AQ: Australian Quarterly
Anna-maria Arabia is the Chief Executive of the Australian Academy of Science.
Economic bodies like the Productivity Commission have repeatedly demonstrated that stimulating R&D is the most promising source of future productivity growth. Growing the knowledge economy can lead to significant job growth, inform future industries, and protect Australia’s sovereign interests whilst positioning our nation for meaningful global cooperation and effective science diplomacy.
Productivity dividends can be delivered but they require a longterm investment plan underpinned by a national review of science and research.

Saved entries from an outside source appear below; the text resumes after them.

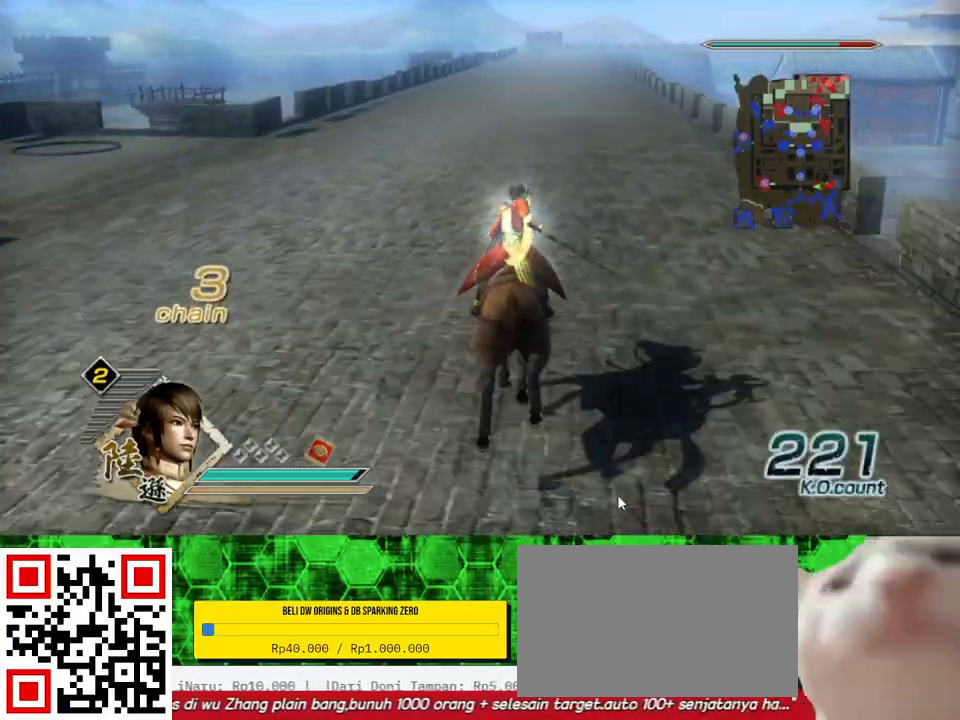
{"buttons": [], "left_stick": "up", "right_stick": "center", "events": []}
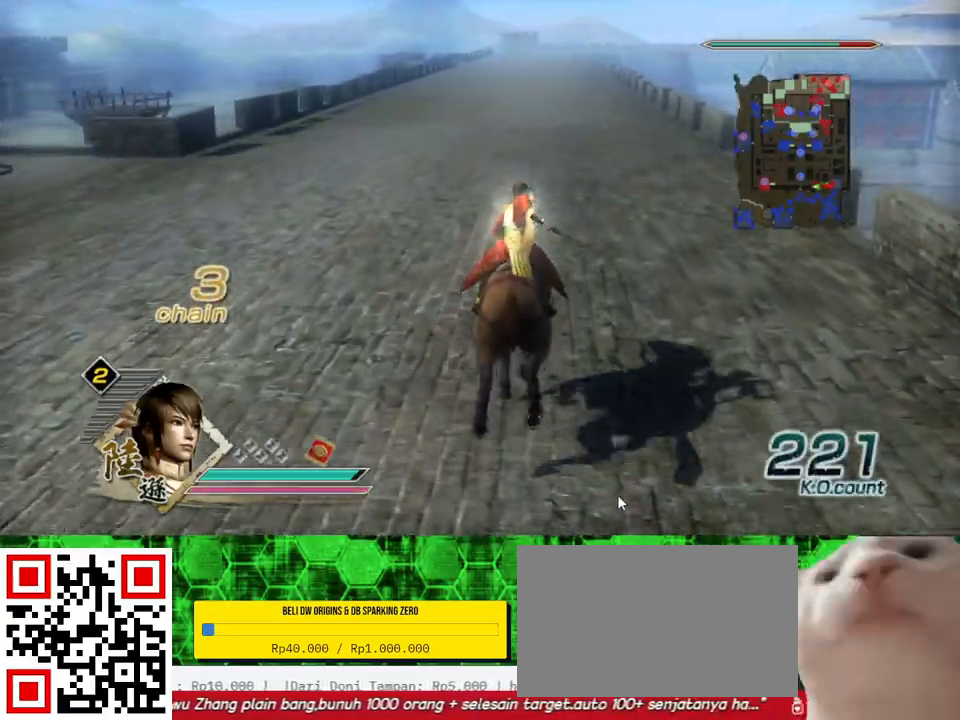
{"buttons": [], "left_stick": "up", "right_stick": "center", "events": []}
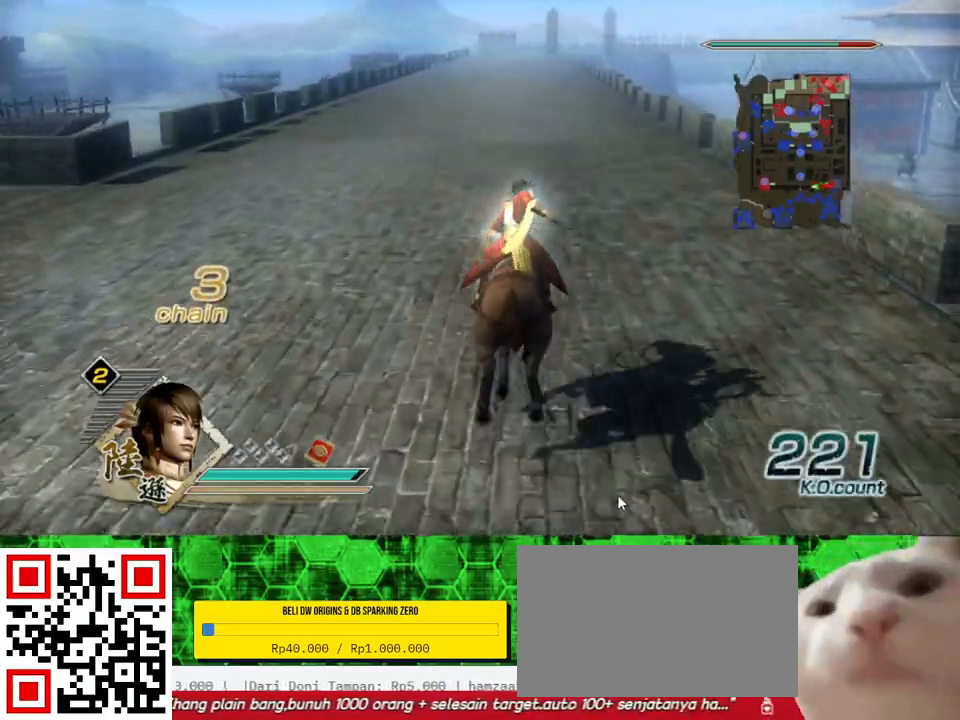
{"buttons": [], "left_stick": "up", "right_stick": "center", "events": []}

The base for Australia’s existing research system is thirty years old, with piecemeal measures having led to a system that is spread over 202 programs and 13 federal portfolios, creating inefficiency and a system that is neither fit for purpose nor able to support the needs of a modern thriving R&D sector.
Reform can commence once the entire research system is reviewed and redesigned, enabling structural changes that address fragmentation and that adopt mechanisms to incentivise both knowledge creation and its application.
Imperative is nurturing a love for science from early education such that it fuels the development of a highly-skilled workforce able to harness the opportunities emerging from our research and its application. Not everyone needs to be a scientist, but everyone should finish school understanding the implications of science in their lives and future. A coherent policy would link all stages of the education and skill development pipeline.
Such reforms would see science valued and strategically positioned to drive our economy, and inform decision-making in and between government, in parliaments, in our courts, our classrooms, in boardrooms and in the public square.